● **Task data**:
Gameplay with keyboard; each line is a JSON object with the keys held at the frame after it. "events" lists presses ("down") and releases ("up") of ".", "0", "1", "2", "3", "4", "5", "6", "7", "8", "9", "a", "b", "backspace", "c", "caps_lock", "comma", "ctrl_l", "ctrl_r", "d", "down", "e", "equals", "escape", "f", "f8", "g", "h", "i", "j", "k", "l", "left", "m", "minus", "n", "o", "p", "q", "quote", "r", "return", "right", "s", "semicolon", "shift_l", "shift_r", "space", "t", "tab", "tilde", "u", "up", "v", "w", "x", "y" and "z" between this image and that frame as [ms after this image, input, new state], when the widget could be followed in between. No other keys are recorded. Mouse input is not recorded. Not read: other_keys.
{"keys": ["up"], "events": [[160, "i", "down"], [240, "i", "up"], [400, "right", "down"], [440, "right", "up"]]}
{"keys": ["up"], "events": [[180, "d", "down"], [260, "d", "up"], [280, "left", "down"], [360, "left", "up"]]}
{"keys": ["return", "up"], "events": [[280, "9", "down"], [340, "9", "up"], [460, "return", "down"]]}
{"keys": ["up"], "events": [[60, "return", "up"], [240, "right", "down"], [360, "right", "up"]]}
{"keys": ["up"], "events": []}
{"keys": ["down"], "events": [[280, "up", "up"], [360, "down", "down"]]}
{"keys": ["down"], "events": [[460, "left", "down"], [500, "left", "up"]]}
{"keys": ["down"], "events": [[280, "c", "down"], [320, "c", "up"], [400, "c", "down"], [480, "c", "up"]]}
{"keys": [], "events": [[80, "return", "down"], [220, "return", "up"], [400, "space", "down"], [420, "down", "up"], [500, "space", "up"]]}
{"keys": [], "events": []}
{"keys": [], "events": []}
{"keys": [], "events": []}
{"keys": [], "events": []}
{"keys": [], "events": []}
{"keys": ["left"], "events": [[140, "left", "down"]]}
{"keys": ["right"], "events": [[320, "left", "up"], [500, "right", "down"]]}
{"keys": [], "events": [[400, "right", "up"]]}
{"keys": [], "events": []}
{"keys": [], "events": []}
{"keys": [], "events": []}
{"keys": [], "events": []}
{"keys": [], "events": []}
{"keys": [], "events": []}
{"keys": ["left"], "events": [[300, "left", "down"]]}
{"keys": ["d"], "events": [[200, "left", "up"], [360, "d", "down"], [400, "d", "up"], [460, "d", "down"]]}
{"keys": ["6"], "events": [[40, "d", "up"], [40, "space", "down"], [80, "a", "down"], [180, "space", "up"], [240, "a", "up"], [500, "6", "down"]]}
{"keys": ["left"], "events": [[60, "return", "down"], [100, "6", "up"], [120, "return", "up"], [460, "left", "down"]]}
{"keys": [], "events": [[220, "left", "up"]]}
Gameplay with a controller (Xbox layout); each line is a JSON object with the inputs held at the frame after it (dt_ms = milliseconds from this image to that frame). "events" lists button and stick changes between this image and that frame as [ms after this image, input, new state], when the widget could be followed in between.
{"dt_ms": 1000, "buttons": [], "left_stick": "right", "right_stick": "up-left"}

● **Work to complete**:
Each record above should be returned exactly as written.

● **Answer to this problem**:
Gameplay with keyboard; each line is a JSON object with the keys held at the frame after it. "events" lists presses ("down") and releases ("up") of ".", "0", "1", "2", "3", "4", "5", "6", "7", "8", "9", "a", "b", "backspace", "c", "caps_lock", "comma", "ctrl_l", "ctrl_r", "d", "down", "e", "equals", "escape", "f", "f8", "g", "h", "i", "j", "k", "l", "left", "m", "minus", "n", "o", "p", "q", "quote", "r", "return", "right", "s", "semicolon", "shift_l", "shift_r", "space", "t", "tab", "tilde", "u", "up", "v", "w", "x", "y" and "z" between this image and that frame as [ms after this image, input, new state], when the widget could be followed in between. No other keys are recorded. Mouse input is not recorded. Not read: other_keys.
{"keys": ["up"], "events": [[160, "i", "down"], [240, "i", "up"], [400, "right", "down"], [440, "right", "up"]]}
{"keys": ["up"], "events": [[180, "d", "down"], [260, "d", "up"], [280, "left", "down"], [360, "left", "up"]]}
{"keys": ["return", "up"], "events": [[280, "9", "down"], [340, "9", "up"], [460, "return", "down"]]}
{"keys": ["up"], "events": [[60, "return", "up"], [240, "right", "down"], [360, "right", "up"]]}
{"keys": ["up"], "events": []}
{"keys": ["down"], "events": [[280, "up", "up"], [360, "down", "down"]]}
{"keys": ["down"], "events": [[460, "left", "down"], [500, "left", "up"]]}
{"keys": ["down"], "events": [[280, "c", "down"], [320, "c", "up"], [400, "c", "down"], [480, "c", "up"]]}
{"keys": [], "events": [[80, "return", "down"], [220, "return", "up"], [400, "space", "down"], [420, "down", "up"], [500, "space", "up"]]}
{"keys": [], "events": []}
{"keys": [], "events": []}
{"keys": [], "events": []}
{"keys": [], "events": []}
{"keys": [], "events": []}
{"keys": ["left"], "events": [[140, "left", "down"]]}
{"keys": ["right"], "events": [[320, "left", "up"], [500, "right", "down"]]}
{"keys": [], "events": [[400, "right", "up"]]}
{"keys": [], "events": []}
{"keys": [], "events": []}
{"keys": [], "events": []}
{"keys": [], "events": []}
{"keys": [], "events": []}
{"keys": [], "events": []}
{"keys": ["left"], "events": [[300, "left", "down"]]}
{"keys": ["d"], "events": [[200, "left", "up"], [360, "d", "down"], [400, "d", "up"], [460, "d", "down"]]}
{"keys": ["6"], "events": [[40, "d", "up"], [40, "space", "down"], [80, "a", "down"], [180, "space", "up"], [240, "a", "up"], [500, "6", "down"]]}
{"keys": ["left"], "events": [[60, "return", "down"], [100, "6", "up"], [120, "return", "up"], [460, "left", "down"]]}
{"keys": [], "events": [[220, "left", "up"]]}
Gameplay with a controller (Xbox layout); each line is a JSON object with the inputs held at the frame after it (dt_ms = milliseconds from this image to that frame). "events" lists button and stick changes between this image and that frame as [ms after this image, input, new state], when the widget could be followed in between.
{"dt_ms": 1000, "buttons": [], "left_stick": "right", "right_stick": "up-left"}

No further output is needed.